I do want to hear about the other mistakes, Maryann! I promise, I will learn from them 🙂
Let’s see…what mistakes have I made. The ones I can think of have to do with the road less traveled. For instance, when I signed with my second agent, I had another one offering to rep me. I thought of the one I chose as Jerry in Jerry Maguire, and the other one as Sugar. However, Jerry wound up not selling my work. Was that a mistake? Should I have gone with Jay Mohr’s character?
Mistakes are how we learn, but they’re dreadful when you can’t take a concrete lesson from them, and just go round and round, wondering.
I do a lot of things that are bolder or edgier than I am really comfortable with because I fear *not* doing them and later regretting it. This isn’t a recipe for making fewer mistakes. But it is a recipe for staving off regret.

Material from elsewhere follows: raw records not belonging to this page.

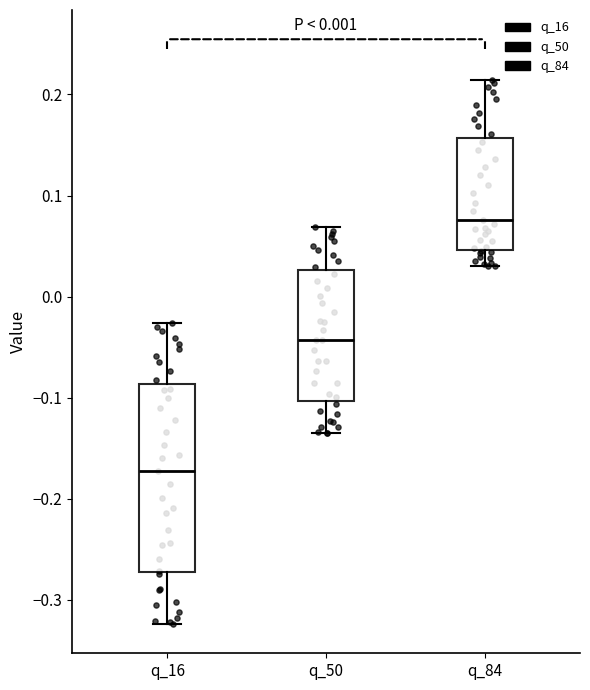

Where does the median line of the box for q_84 sit on the y-axis? The values are not printed on the chart, so give them approximately, as read against the axis.

0.08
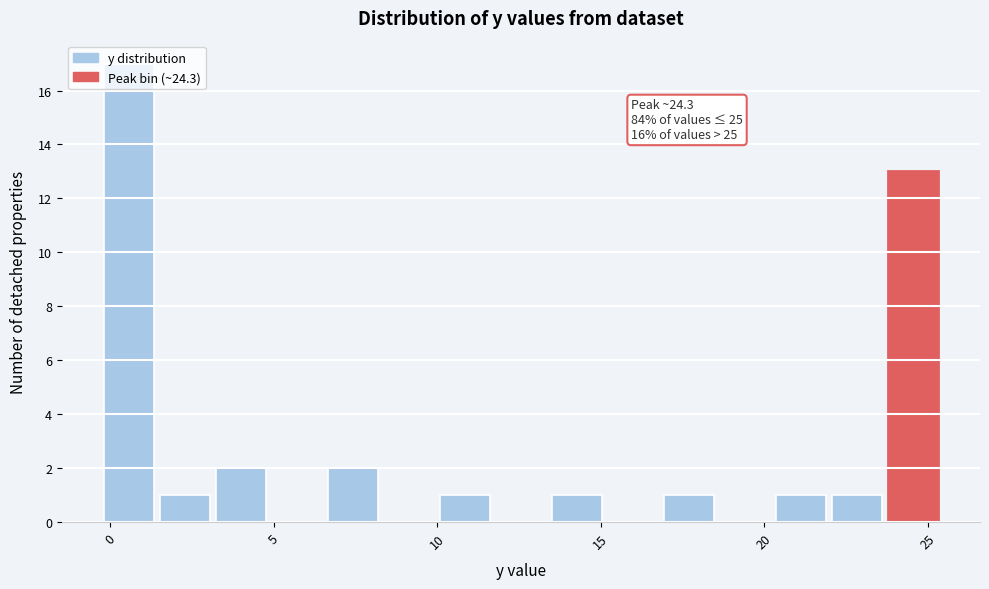

Read against the x-axis, roughly where is the centre of the tallest bar?

0.5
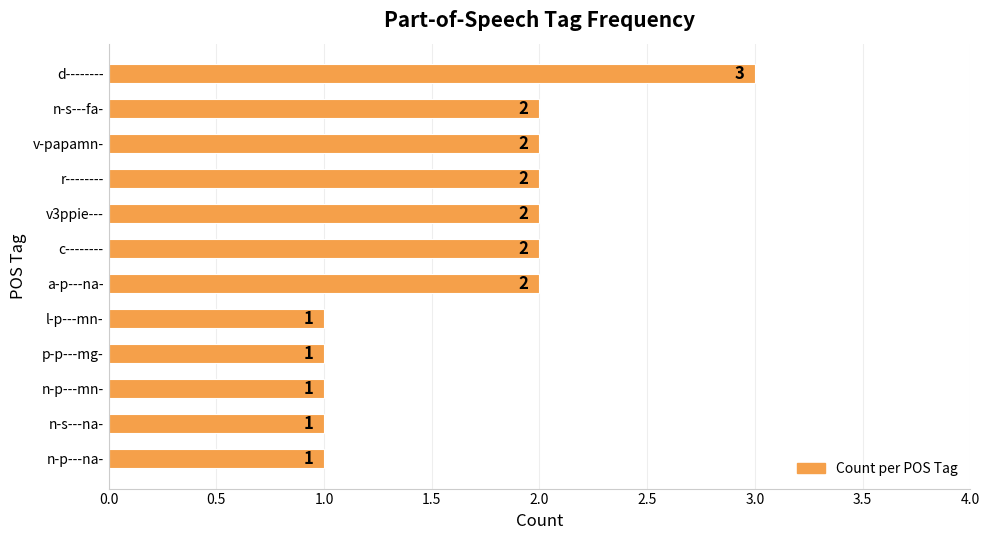

Does the chart contain any negative values?

No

At least you tried, you can always say.
I say that, anyway.
Good points, Jenny. Sometimes I wonder if I ever learned anything without making a mistake first. LOL
And I agree with your, Jeffrey, we need to be careful about which critiques and editorial comments to heed and which to ignore.
I was confident I’d turned in a near perfect manuscript to my editor when I got the contract for my first mystery. Imagine my shock when I received the editor’s copy back with comments and Track Changes, and every page was full of corrections. We simply do not know what we don’t know until we let an editor tackle our manuscript.
I’ve read all of LJ’s books, but none of yours, Maryann. What does that say? I have no idea if you can write, that’s what! ROFLMAO. You do follow instructions rather well at this point your life, I can say that with enthusiasm!
I love finding wonderful quotes that help me to see something from the “other side of the fence.” Here’s one that suits this topic perfectly, from Harold Ross, founder of The New Yorker: “Editing is the same as quarreling with writers – the same thing exactly.” Me, I try to quarrel in a civilized manner, as long as the basic intent of my work is not compromised, I’m willing to listen – and sometimes I even learn!
Joyce, I love the quote. Thanks for that quote. It is so perfect here. Since I have been on both sides of the editing table, I have come to understand how to accept editing with a little more grace. I also understand the importance of good negotiations with an editor.
Dani, maybe you will be the lucky winner in this giveaway. In the meantime, you can sample my writing on my Web site. There are excerpts there free for the reading. And thanks so much for the endorsement of my ability to follow directions. I am much older and wiser now. SNORT
Loved your topic. I once had a new editor who handed me the first few pages of a book she’d loved, after she had done her line editing. I was appalled she had essentially rewritten my book and told her to erase the mess or I’d pull the book. She grabbed an eraser.
Egad, Phoebe, did she even know what it means to edit? Sounds like she wasn’t very experienced.
Maryann and LJ, great article, and it’s great to learn more about you.
thanks for stopping by, Susan. Glad you enjoyed the article.
When I was just beginning to sell articles to magazines, an editor told me she thought I had written two stories and she was interested only in the first one. I was so eager to please that I sent a revised version with the part she was interested in almost by return mail. She bought it.
Then I revised the other half of the article and sold that one too. When an editor gives advice, I listen – at least part of the time.
Good for you, Marilynne. BTW, I love the spelling of your name. Quite different from the norm.